JC: Where do most of your ideas come from? How did this unconventional love story come to be?
CA: A lot of my stories come from personal experiences, or those of friends, that I then spin into a book. I’ll pinpoint one event in our lives, or a topic, and just grow branches off of that. The book I wrote before Down We’ll Come, Baby was set in college, and was a sequel to a high school book. And I loved those stories, but I knew I wanted to explore what comes after the happily ever after. I think so often in the romance genre, we focus on the falling in love, that what happens after is overlooked.
A couple of things started the concrete idea for this book. First, the setting. I’ve known for a while that I wanted to set a book in Cape Cod; it’s a special place for me, it’s where my brother got married, and my husband and I had a wonderful trip to Nantucket the summer we got engaged. I’m also obsessed with the Kennedy family, who have a compound in Hyannis, so I thought it would be interesting to play with the dynamic of a heroine who comes from stupid money. Like stupid, fifteen sets of China in your cabinet, money.
I also knew I wanted to explore the idea of infertility, because it is so prominent today, and has been a struggle for more than a couple of my friends. And so I looked at their experiences, but also took some emotions from my experience. When my daughter was born, she was in the NICU, and it was the hardest thing I’ve ever gone through in my life. Now, my husband was an absolute hero the entire time, he carried us on his back. But I can see how something so traumatic could absolutely dissolve the bond between a couple. So Down We’ll Come, Baby explores how a marriage can be pushed to the brink, but how love can ultimately sew it back together.
JC: You write many romantic genres.

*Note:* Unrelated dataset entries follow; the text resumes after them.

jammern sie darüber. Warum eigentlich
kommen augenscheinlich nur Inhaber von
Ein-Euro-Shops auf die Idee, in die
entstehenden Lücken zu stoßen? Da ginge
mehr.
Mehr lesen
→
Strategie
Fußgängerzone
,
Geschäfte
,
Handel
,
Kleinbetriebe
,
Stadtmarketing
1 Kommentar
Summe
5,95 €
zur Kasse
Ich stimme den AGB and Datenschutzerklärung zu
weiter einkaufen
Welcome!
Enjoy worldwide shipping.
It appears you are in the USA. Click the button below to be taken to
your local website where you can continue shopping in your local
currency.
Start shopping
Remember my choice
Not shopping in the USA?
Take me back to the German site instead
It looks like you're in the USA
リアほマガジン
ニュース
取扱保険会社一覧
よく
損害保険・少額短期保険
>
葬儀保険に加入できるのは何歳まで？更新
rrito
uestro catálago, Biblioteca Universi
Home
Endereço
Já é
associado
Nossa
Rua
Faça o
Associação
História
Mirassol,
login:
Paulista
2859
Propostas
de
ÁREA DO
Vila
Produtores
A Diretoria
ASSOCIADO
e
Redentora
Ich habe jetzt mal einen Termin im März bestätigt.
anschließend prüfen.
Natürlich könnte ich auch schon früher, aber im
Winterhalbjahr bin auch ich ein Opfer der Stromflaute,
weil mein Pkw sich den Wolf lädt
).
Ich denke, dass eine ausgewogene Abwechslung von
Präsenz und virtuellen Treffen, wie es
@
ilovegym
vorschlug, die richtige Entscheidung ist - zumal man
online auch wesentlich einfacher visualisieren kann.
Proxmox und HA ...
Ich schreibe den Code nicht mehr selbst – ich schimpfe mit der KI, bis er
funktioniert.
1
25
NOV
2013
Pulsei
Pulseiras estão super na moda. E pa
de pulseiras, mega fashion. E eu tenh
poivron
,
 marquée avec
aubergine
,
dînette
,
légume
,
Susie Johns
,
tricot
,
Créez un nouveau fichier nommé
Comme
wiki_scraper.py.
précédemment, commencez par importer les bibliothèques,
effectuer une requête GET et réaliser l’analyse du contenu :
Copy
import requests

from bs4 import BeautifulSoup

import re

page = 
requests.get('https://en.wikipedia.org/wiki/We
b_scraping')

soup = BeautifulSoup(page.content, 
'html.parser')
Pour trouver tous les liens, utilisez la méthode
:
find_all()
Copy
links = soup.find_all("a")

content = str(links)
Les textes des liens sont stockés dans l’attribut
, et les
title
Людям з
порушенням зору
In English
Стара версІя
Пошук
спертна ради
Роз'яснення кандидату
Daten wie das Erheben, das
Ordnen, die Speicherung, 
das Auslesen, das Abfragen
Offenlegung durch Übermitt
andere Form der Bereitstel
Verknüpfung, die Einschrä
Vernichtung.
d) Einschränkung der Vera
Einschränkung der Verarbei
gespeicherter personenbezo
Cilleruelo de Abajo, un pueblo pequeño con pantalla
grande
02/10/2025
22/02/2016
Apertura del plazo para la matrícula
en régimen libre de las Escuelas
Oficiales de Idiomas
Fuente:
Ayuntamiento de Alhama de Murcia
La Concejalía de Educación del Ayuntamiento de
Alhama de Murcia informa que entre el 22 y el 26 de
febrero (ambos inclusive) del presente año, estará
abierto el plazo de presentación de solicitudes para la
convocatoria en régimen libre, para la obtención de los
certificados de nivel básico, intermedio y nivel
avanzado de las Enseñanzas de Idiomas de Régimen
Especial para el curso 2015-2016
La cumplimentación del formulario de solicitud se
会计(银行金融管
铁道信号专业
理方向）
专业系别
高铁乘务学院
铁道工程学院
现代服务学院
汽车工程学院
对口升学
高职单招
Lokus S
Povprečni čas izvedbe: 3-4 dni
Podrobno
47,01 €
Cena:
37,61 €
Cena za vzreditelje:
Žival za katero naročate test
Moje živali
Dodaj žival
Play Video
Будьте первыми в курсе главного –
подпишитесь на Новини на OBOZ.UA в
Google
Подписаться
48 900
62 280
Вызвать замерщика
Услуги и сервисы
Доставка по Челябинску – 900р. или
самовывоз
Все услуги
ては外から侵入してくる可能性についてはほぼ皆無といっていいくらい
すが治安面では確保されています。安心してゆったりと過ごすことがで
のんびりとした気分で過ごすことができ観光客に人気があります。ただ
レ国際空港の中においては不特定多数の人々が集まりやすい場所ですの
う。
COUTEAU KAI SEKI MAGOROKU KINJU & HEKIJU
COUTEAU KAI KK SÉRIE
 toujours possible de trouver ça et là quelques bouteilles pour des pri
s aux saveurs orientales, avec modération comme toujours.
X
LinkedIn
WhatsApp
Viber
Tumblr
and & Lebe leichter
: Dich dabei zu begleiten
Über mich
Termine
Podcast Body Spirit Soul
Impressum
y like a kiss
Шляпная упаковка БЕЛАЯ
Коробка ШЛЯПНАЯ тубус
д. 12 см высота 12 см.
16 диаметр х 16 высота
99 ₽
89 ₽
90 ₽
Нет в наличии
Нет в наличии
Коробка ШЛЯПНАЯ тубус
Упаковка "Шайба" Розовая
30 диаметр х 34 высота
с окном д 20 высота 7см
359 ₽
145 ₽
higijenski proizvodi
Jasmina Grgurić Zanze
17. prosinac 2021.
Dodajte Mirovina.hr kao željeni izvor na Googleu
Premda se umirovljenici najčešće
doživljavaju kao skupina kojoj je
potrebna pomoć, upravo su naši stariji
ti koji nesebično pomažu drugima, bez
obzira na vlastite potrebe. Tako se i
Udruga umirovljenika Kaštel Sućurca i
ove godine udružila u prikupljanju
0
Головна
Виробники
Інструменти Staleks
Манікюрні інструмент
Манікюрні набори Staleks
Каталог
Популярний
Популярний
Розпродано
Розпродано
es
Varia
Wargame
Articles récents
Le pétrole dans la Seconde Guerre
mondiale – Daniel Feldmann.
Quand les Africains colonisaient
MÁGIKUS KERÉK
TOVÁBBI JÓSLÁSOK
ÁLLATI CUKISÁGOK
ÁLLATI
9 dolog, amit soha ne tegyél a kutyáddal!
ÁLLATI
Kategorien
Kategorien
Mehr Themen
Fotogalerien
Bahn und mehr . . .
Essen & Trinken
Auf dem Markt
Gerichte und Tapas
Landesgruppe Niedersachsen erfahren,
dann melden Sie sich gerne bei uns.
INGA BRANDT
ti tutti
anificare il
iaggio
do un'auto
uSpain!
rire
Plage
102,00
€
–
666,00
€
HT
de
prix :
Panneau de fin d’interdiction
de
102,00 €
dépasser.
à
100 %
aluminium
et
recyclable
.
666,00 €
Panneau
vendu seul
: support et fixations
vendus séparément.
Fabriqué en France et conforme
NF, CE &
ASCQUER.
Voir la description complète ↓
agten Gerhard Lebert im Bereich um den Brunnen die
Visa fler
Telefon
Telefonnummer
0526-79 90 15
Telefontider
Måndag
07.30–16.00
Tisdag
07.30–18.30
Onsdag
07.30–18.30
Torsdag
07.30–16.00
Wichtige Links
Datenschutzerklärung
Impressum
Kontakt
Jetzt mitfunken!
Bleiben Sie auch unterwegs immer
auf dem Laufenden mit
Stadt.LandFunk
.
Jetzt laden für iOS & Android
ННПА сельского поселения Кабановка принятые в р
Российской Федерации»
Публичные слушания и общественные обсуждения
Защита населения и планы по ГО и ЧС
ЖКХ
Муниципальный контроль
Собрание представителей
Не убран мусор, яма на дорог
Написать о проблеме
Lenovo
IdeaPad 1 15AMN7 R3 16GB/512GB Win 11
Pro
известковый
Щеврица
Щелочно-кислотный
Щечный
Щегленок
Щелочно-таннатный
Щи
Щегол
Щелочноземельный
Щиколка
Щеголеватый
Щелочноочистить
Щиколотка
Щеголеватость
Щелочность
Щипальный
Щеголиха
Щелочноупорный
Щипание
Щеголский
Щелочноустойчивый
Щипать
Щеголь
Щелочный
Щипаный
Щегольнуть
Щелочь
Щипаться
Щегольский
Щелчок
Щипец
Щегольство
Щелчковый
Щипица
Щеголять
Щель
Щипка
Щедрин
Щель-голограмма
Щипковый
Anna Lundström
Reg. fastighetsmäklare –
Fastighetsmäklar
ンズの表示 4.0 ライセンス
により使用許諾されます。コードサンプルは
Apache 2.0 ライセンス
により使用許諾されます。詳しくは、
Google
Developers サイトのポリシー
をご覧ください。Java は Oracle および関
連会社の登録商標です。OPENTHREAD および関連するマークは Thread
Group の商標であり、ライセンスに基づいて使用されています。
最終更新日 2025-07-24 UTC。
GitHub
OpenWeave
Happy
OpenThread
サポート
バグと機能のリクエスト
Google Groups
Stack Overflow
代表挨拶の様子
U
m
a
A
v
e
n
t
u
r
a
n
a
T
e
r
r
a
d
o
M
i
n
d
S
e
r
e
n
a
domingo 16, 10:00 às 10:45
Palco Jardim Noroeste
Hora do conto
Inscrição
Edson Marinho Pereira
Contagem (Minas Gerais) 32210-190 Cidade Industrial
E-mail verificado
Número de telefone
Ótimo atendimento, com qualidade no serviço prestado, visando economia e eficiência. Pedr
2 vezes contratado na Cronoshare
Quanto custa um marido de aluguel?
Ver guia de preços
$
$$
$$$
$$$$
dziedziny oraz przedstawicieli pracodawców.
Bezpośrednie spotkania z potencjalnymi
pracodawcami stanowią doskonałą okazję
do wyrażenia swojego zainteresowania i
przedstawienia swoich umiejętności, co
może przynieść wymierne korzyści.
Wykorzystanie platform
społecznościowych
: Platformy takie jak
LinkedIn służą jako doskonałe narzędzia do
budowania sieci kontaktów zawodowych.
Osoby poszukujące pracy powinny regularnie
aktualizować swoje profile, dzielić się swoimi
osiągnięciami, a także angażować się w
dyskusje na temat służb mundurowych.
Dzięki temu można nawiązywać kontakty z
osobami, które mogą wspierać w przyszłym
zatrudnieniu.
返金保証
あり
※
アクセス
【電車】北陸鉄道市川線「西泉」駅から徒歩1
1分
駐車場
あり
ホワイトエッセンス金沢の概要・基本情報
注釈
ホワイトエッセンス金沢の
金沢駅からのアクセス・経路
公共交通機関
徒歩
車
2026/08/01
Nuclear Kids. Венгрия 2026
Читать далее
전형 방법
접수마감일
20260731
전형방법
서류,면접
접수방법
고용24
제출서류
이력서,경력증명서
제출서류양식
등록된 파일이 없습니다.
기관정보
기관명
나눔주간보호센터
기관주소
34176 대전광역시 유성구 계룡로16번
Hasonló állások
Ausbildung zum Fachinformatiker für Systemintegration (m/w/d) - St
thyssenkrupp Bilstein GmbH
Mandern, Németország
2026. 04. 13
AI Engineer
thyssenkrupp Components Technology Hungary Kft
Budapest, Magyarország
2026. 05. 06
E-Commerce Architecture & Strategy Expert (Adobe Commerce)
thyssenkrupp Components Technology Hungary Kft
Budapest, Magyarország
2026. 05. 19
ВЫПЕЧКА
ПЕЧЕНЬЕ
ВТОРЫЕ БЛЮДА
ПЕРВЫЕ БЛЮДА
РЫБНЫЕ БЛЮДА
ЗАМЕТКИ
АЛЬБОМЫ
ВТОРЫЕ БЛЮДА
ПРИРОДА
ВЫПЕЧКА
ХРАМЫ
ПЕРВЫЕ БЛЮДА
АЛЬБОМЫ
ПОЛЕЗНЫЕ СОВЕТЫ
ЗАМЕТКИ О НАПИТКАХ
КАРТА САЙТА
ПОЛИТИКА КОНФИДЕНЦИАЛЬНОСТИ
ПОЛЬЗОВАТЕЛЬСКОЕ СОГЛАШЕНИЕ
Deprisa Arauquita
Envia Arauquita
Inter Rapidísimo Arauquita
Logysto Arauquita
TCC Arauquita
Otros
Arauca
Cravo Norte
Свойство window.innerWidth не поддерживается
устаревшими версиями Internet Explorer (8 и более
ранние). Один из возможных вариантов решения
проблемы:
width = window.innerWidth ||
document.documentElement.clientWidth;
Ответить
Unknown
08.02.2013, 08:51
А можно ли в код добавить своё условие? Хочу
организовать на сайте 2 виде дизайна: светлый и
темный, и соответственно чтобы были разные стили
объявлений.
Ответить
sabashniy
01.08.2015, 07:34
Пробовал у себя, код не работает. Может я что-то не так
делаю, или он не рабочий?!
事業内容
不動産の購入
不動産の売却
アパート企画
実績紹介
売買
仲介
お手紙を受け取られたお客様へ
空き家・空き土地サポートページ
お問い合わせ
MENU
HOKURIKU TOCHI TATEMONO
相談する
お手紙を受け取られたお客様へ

How do you decide what trope is next?
CARRIE AARONS: I feel like this gets me into trouble sometimes! I know that I started in sports, and that my young adult stuff has gotten some great feedback, but I have SO many ideas that I don’t just stick to one subgenre. Honestly, while I’m writing a work in progress, I try as best as I can to shut out any other stories that come knocking on my brain. And only after I write THE END, do I sit down and go “okay, what is next?” And the idea that is on my mind the most, the one that I just can’t let go of, that’s the one I go with. It might not be the most popular trope, or the subgenre I’m known for, but I know I wouldn’t be true to myself if I phoned it in on a story I wasn’t extremely passionate about.
JC: I love seeing your posts of your beautiful daughter! How has your writing career changed since becoming a mother?
CA: Thank you! She is so adorable, but a handful! Gosh, my writing career, and my entire outlook on life, have changed so much since becoming a mom. I guess the biggest change has been becoming a full-time writer. Right after my daughter’s first birthday, I was at a crossroads where being a parent, working part-time, writing and just all of the other things that come with being a woman and wife … it all got to be too much. Something had to give, and I had been struggling with the fear of pulling the safety net to become an author as my twenty-four seven career. But then I decided that the best example I could set for her would be to follow my dreams and go after what I really want, and so I did.
On a more personal growth level, Motherhood has really brought out this more understanding side of me … which I think translates into my novels. I feel more connected to the motives my characters have, and how different people deal with what life throws at them.